Mücke
Viralitäten
In einer kenntnisreichen, ausgewogenen und äußerst lesenswerten Rezension des 1948 geborenen amerikanischen Wissenschaftsjournalisten David Quammen findet sich die folgende kritische Passage:
»Ein Leser kann Winegard all die schwungvollen Anspielungen auf die Popkultur, die schlechten Wortspiele, die unnötigen Fußnoten, die überhitzten zusammengesetzten Adjektive (›mosquito-haunted shadows‹ des Römischen Reiches; ›mosquito-doomed‹ Kolonisten in Darien) und die Tendenz zu wiederholten Klischees (Kaffee ›went viral‹, als er zuerst nach England importiert wurde; die Beulenpest ›went viral‹ im 14. Jahrhundert; das Buch Silent Spring ›went viral‹ 1962; und selbst die Grippe schaffte es 1919 ›to go viral‹, obwohl sie bereits ein Virus war) vergeben, weil seine Stimme freundlich und sein Thema riesig ist. Sein Buch ist charmant ambitioniert. Enttäuschender als die kleinen Unfälle ist seine Entscheidung, die wissenschaftliche Dimension der Moskitos fast vollständig zu vernachlässigen.« [Meine Übersetzung]
In einer Zeit, in der Belangloses zum Phänomen wird, und Phänomene – vorwiegend im Internet – ›viral gehen‹, nimmt es nicht wunder, daß rückblickend auch die berühmt-berüchtigte Spanische Grippe mit diesem Begriff belegt wurde.
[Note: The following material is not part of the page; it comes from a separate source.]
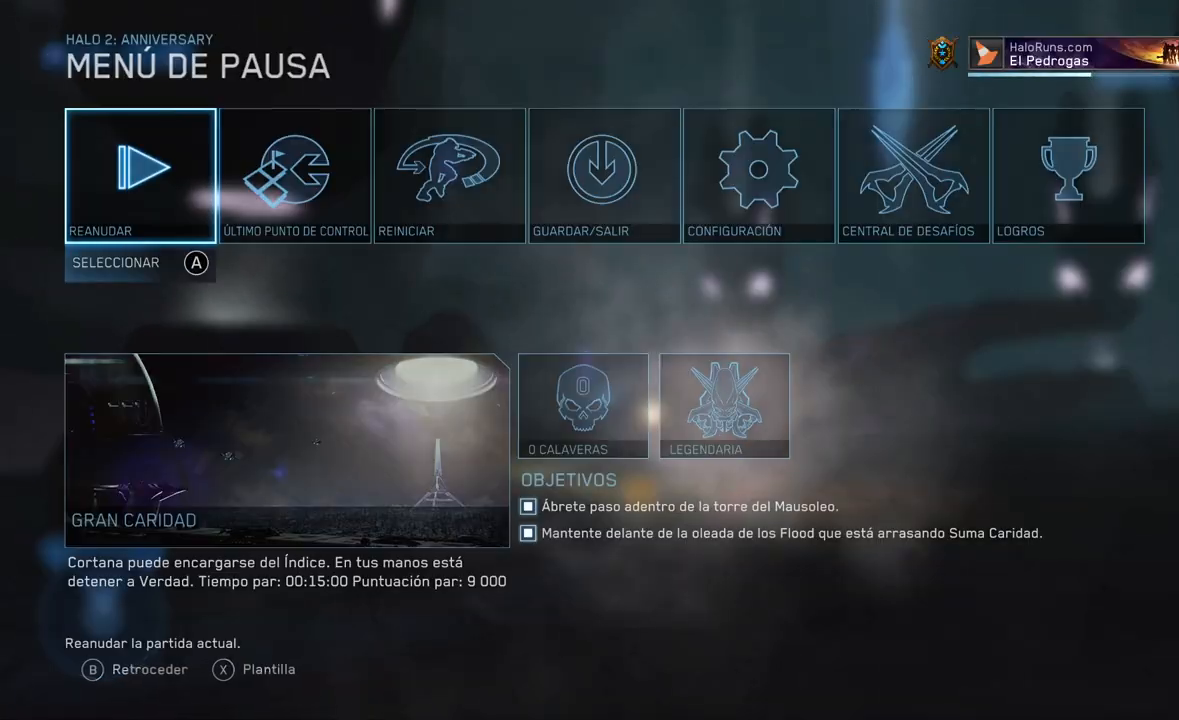
{"buttons": [], "left_stick": "center", "right_stick": "center", "events": [[17, "START", "up"], [83, "left_stick", "right"], [183, "A", "down"], [217, "left_stick", "center"], [250, "A", "up"], [283, "left_stick", "left"], [350, "A", "down"], [400, "left_stick", "center"], [467, "A", "up"]]}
Frei assoziierend könnte man nun von viral und Grippe über Kontakt, Ansteckung und Verbreitung hin zu Netzwerken, social media und Influenza/Influencer nachsinnen und so sicherlich irgendwann beim Moskito, der kleinen Mücke, Fliege (μυῖα, musca), und dessen elefantöser weltgeschichtlicher Einwirkung enden.
David Quammen. »Suckers.« Rezension zu The Mosquito: A Human History of Our Deadliest Predator, von Timothy C. Winegard. The New York Review of Books, Dec. 5, 2019, vol. LXVI, no. 19, pp. 19-21, hier p. 20.